I also checked the xyz file suggested by the mace tutorial for MD22 test: md22_double-walled_nanotube.zip, it also shows the key word of "energy" and "forces", so looks like for xyz file it is common to use those keyword, then why mace keep asking for different keywords?

ilyes319 commented 1 month ago

There is a recent change to ASE that breaks a lot of compatibility with existing datasets. It is no longer recommanded in ASE to use "forces" and "energy" to store results in dataset, and previous datasets are doing that because it used to not be the case. We encourage renaming your keys from "forces" to "REF_forces" and "energies" to "REF_energies" of any dataset that you are using.

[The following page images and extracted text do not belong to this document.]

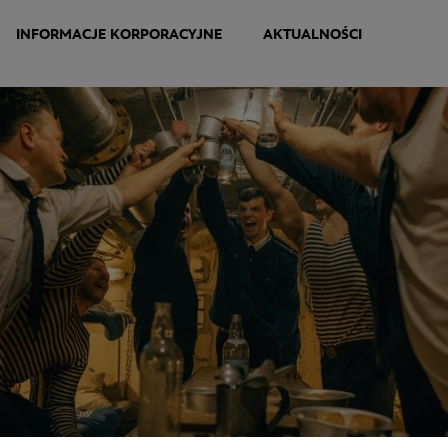
INFORMACJE KORPORACYJNE
AKTUALNOŚCI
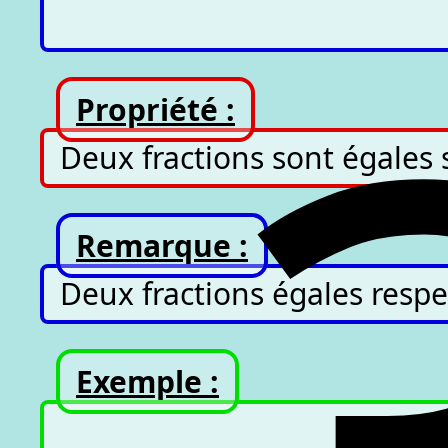
Propriété :
Deux fractions sont égales 
Remarque :
Deux fractions égales respec
Exemple :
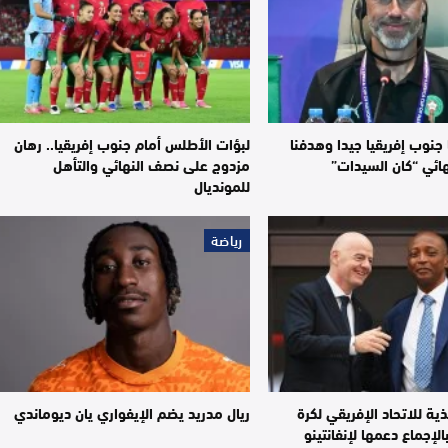
 جنوب إفريقيا جيدا وهدفنا
لبؤات الأطلس أمام جنوب إفريقيا.. رهان
ائي “كان السيدات”
مزدوج على نصف النهائي والتأهل
للمونديال
رياضة
ذية للاتحاد الإفريقي لكرة
ريال مدريد يضم الإيفواري يان ديوماندي
الإجماع دعمها لإنفانتينو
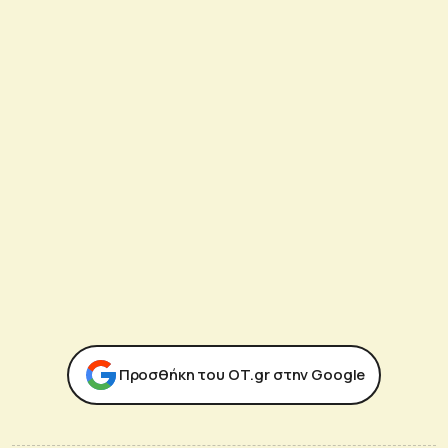
Προσθήκη του ΟΤ.gr στην Google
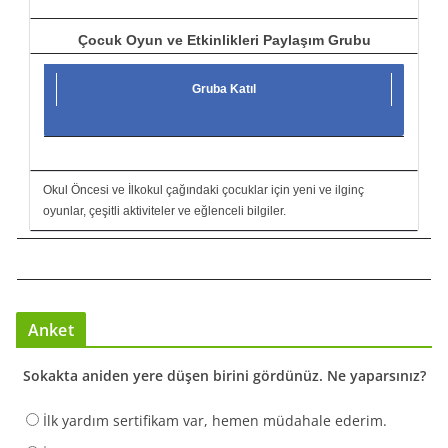
Çocuk Oyun ve Etkinlikleri Paylaşım Grubu
Gruba Katıl
Okul Öncesi ve İlkokul çağındaki çocuklar için yeni ve ilginç
oyunlar, çeşitli aktiviteler ve eğlenceli bilgiler.
Anket
Sokakta aniden yere düşen birini gördünüz. Ne yaparsınız?
İlk yardım sertifikam var, hemen müdahale ederim.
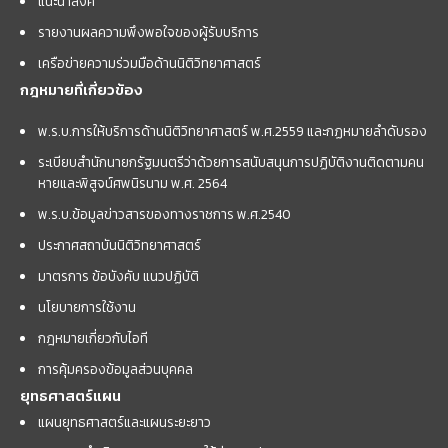
แนะนำลิ้งค์
รายงานผลความพึงพอใจของผู้รับบริการ
เครือข่ายความร่วมมือด้านนิติวิทยาศาสตร์
กฎหมายที่เกี่ยวข้อง
พ.ร.บ.การให้บริการด้านนิติวิทยาศาสตร์ พ.ศ.2559 และกฏหมายลำดับรอง
ระเบียบสำนักนายกรัฐมนตรีว่าด้วยการสนับสนุนการปฏิบัติงานติดตามคน
หายและพิสูจน์ศพนิรนาม พ.ศ. 2564
พ.ร.บ.ข้อมูลข่าวสารของทางราชการ พ.ศ.2540
ประกาศสถาบันนิติวิทยาศาสตร์
มาตรการ ข้อบังคับ แนวปฏิบัติ
นโยบายการใช้งาน
กฎหมายเกี่ยวกับไอที
การคุ้มครองข้อมูลส่วนบุคคล
ยุทธศาสตร์แผน
แผนยุทธศาสตร์และแผนระยะยาว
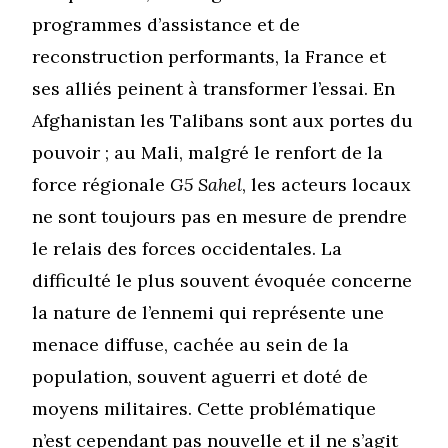
programmes d’assistance et de
reconstruction performants, la France et
ses alliés peinent à transformer l’essai. En
Afghanistan les Talibans sont aux portes du
pouvoir ; au Mali, malgré le renfort de la
force régionale
G5 Sahel
, les acteurs locaux
ne sont toujours pas en mesure de prendre
le relais des forces occidentales. La
difficulté le plus souvent évoquée concerne
la nature de l’ennemi qui représente une
menace diffuse, cachée au sein de la
population, souvent aguerri et doté de
moyens militaires. Cette problématique
n’est cependant pas nouvelle et il ne s’agit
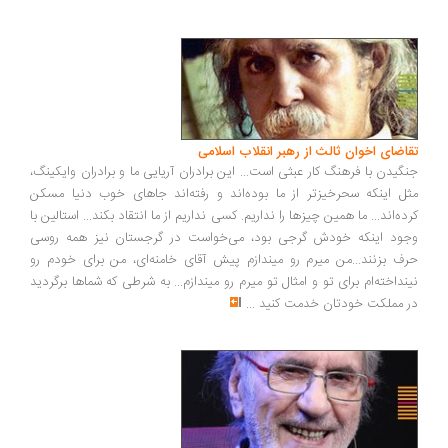
اضای اخوان ثالث از رهبر انقلاب اسلامی
گیدن با فرهنگ کار عبثی است... این برادران آریایی ما و برادران وایکینگ،
ل اینکه سحرخیزتر از ما بوده‌اند و رفته‌اند جاهای خوب دنیا مسکن
ده‌اند... ما همین چیزها را نداریم. کسی نداریم از ما انتقاد بکند... استالین با
ود اینکه خودش گرجی بود، می‌خواست در گرجستان نیز همه روسی
ف بزنند...من میرم رو میندازم پیش آقای خامنه‌ای، من برای خودم رو
نداخته‌ام برای تو و امثال تو میرم رو میندازم... به شرطی که شماها برگردید
 مملکت خودتان خدمت کنید
...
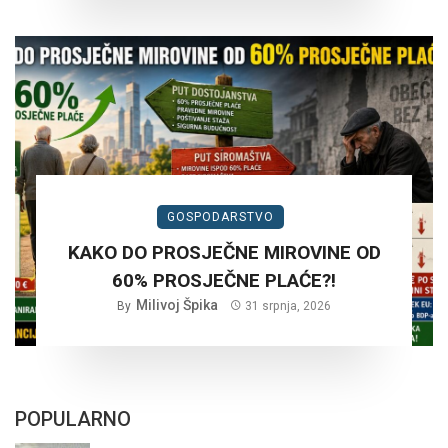
GOSPODARSTVO
KAKO DO PROSJEČNE MIROVINE OD
60% PROSJEČNE PLAĆE?!
Milivoj Špika
By
31 srpnja, 2026
POPULARNO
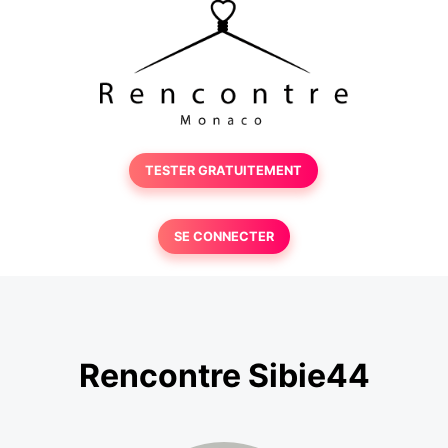
TESTER GRATUITEMENT
SE CONNECTER
Rencontre Sibie44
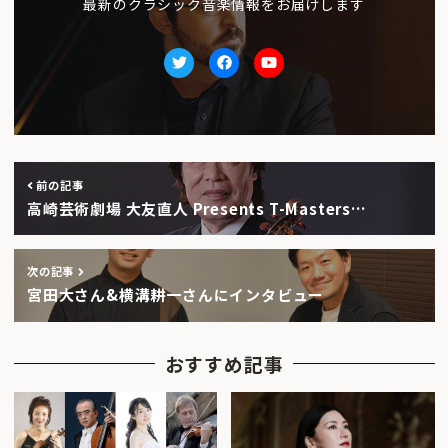
最新のクラシック音楽情報をお届けします
Twitter
facebook
Youtube
前の記事
高崎芸術劇場 大友直人 Presents T-Masters…
次の記事
宮田大さん&横溝耕一さんにインタビュー
おすすめ記事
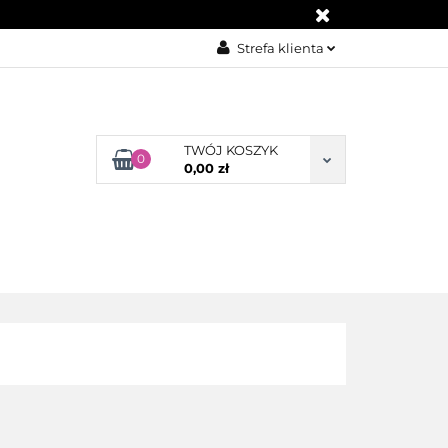
KONTAKT
Strefa klienta
Zaloguj się
Załóż konto
TWÓJ KOSZYK
Dodaj zgłoszenie
0
0,00 zł
Zgody cookies
BLOG
KONTAKT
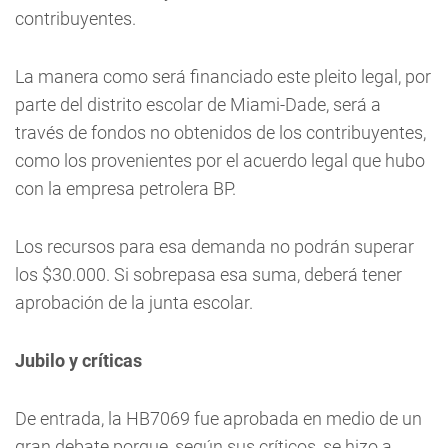
contribuyentes.
La manera como será financiado este pleito legal, por
parte del distrito escolar de Miami-Dade, será a
través de fondos no obtenidos de los contribuyentes,
como los provenientes por el acuerdo legal que hubo
con la empresa petrolera BP.
Los recursos para esa demanda no podrán superar
los $30.000. Si sobrepasa esa suma, deberá tener
aprobación de la junta escolar.
Jubilo y críticas
De entrada, la HB7069 fue aprobada en medio de un
gran debate porque, según sus críticos, se hizo a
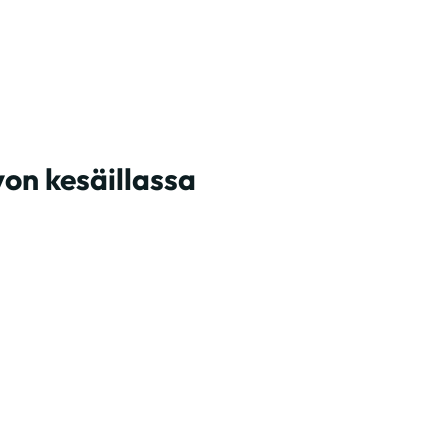
on kesäillassa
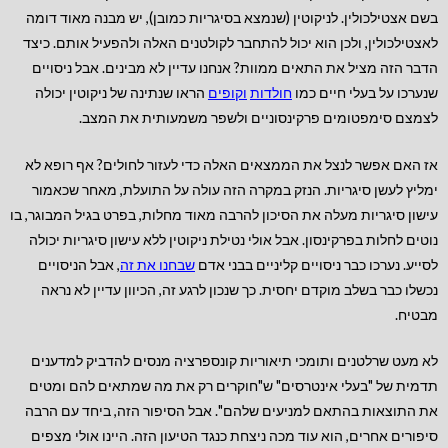
בשם אצטילכולין. לניקוטין (שנמצא בסיגריות כמובן), יש מבנה מאוד דומה
לאצטילכולין, ולכן הוא יכול להתחבר לקולטנים האלה ולהפעיל אותם. כיצד
הדבר הזה מציל את התאים ממוות? אנחנו עדיין לא מבינים. אבל ניסויים
שנערכו על בעלי חיים כמו
חולדות
וקופים
הראו שנתינה של ניקוטין יכולה
לצמצם סימפטומים פרקינסוניים ולשפר משמעותית את המצב.
אז האם אפשר לנצל את הממצאים האלה כדי לעזור לחולים? אף רופא לא
ימליץ לעשן סיגריות. הנזק במקרה הזה עולה על התועלת, מאחר שכאמור
עישון סיגריות מעלה את הסיכון להרבה מאוד מחלות, בפרט בגיל המבוגר, בו
נוטים לחלות בפרקינסון. אבל אולי נטילת ניקוטין ללא עישון סיגריות יכולה
לסייע. נערכו כבר ניסויים קליניים בבני אדם
שבחנו את זה
, אבל הניסויים
נכשלו כבר בשלב מוקדם יחסית. כך שנכון לרגע זה, הכיוון עדיין לא נראה
מבטיח.
לא מעט שרלטנים ותומכי תיאוריות קונספרציה מנסים להדביק למדענים
תדמית של "בעלי אינטרסים" ש"חוקרים רק את מה שמתאים להם ומטים
את התוצאות בהתאם למניעים שלהם". אבל הסיפור הזה, ביחד עם הרבה
סיפורים אחרים, הוא עוד מכה ניצחת כנגד הטיעון הזה. היינו אולי מצפים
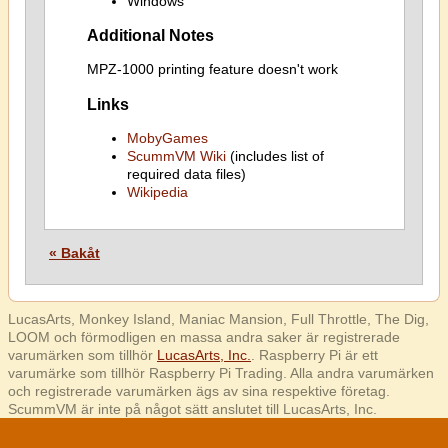
Windows
Additional Notes
MPZ-1000 printing feature doesn't work
Links
MobyGames
ScummVM Wiki
(includes list of
required data files)
Wikipedia
« Bakåt
LucasArts, Monkey Island, Maniac Mansion, Full Throttle, The Dig,
LOOM och förmodligen en massa andra saker är registrerade
varumärken som tillhör
LucasArts, Inc.
. Raspberry Pi är ett
varumärke som tillhör Raspberry Pi Trading. Alla andra varumärken
och registrerade varumärken ägs av sina respektive företag.
ScummVM är inte på något sätt anslutet till LucasArts, Inc.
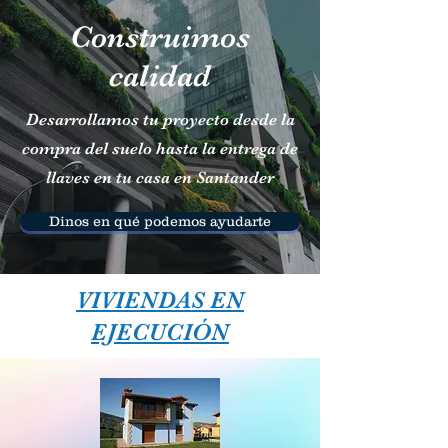
Construimos
calidad
Desarrollamos tu proyecto desde la
compra del suelo hasta la entrega de
llaves en tu casa en Santander
Dinos en qué podemos ayudarte
VIVIENDAS EN
EJECUCIÓN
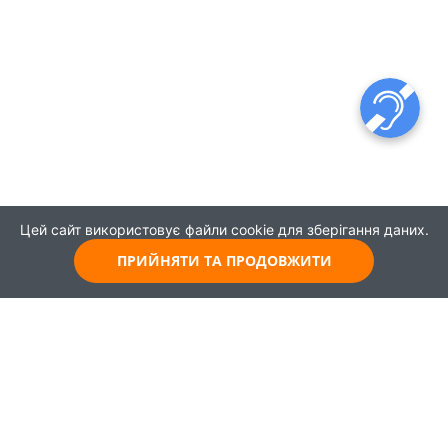
Цей сайт використовує файли cookie для зберігання даних.
ПРИЙНЯТИ ТА ПРОДОВЖИТИ
© 2021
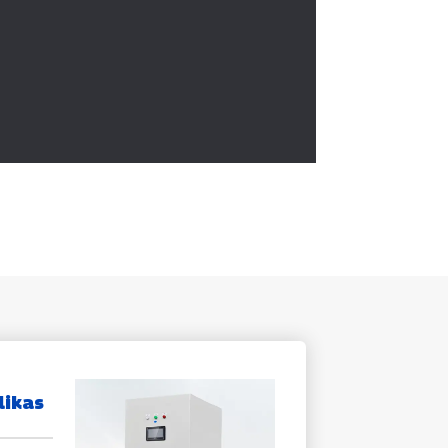
likas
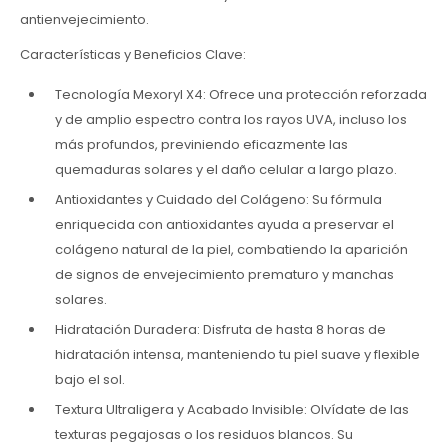
antienvejecimiento.
Características y Beneficios Clave:
Tecnología Mexoryl X4: Ofrece una protección reforzada
y de amplio espectro contra los rayos UVA, incluso los
más profundos, previniendo eficazmente las
quemaduras solares y el daño celular a largo plazo.
Antioxidantes y Cuidado del Colágeno: Su fórmula
enriquecida con antioxidantes ayuda a preservar el
colágeno natural de la piel, combatiendo la aparición
de signos de envejecimiento prematuro y manchas
solares.
Hidratación Duradera: Disfruta de hasta 8 horas de
hidratación intensa, manteniendo tu piel suave y flexible
bajo el sol.
Textura Ultraligera y Acabado Invisible: Olvídate de las
texturas pegajosas o los residuos blancos. Su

mofeilu commented 1 month ago

thanks for the clarification! so for now both keywords "forces" and "REF_forces" works in the latest main branch version?

gabor1 commented 1 month ago

@ilyes319 let's make the warning message more verbose. something like what you wrote above. "Since ASE version XXX, using "energy" and "forces" is no longer safe when communicating between ASE and MACE. We recommend you use different keys in your XYZ files.

gabor1 commented 1 month ago

And also add that "you need to use the options --xxxx and --yyyy to tell MACE what key names you have chosen"

mofeilu commented 1 month ago

yes, I saw that if I change the keywords in the .xyz file, I also need to change the option --forces_key in the run script. It can be confusing to users

ilyes319 commented 1 month ago

@ilyes319 let's make the warning message more verbose. something like what you wrote above. "Since ASE version XXX, using "energy" and "forces" is no longer safe when communicating between ASE and MACE. We recommend you use different keys in your XYZ files.

@gabor1 Ok I have done that, merging to main.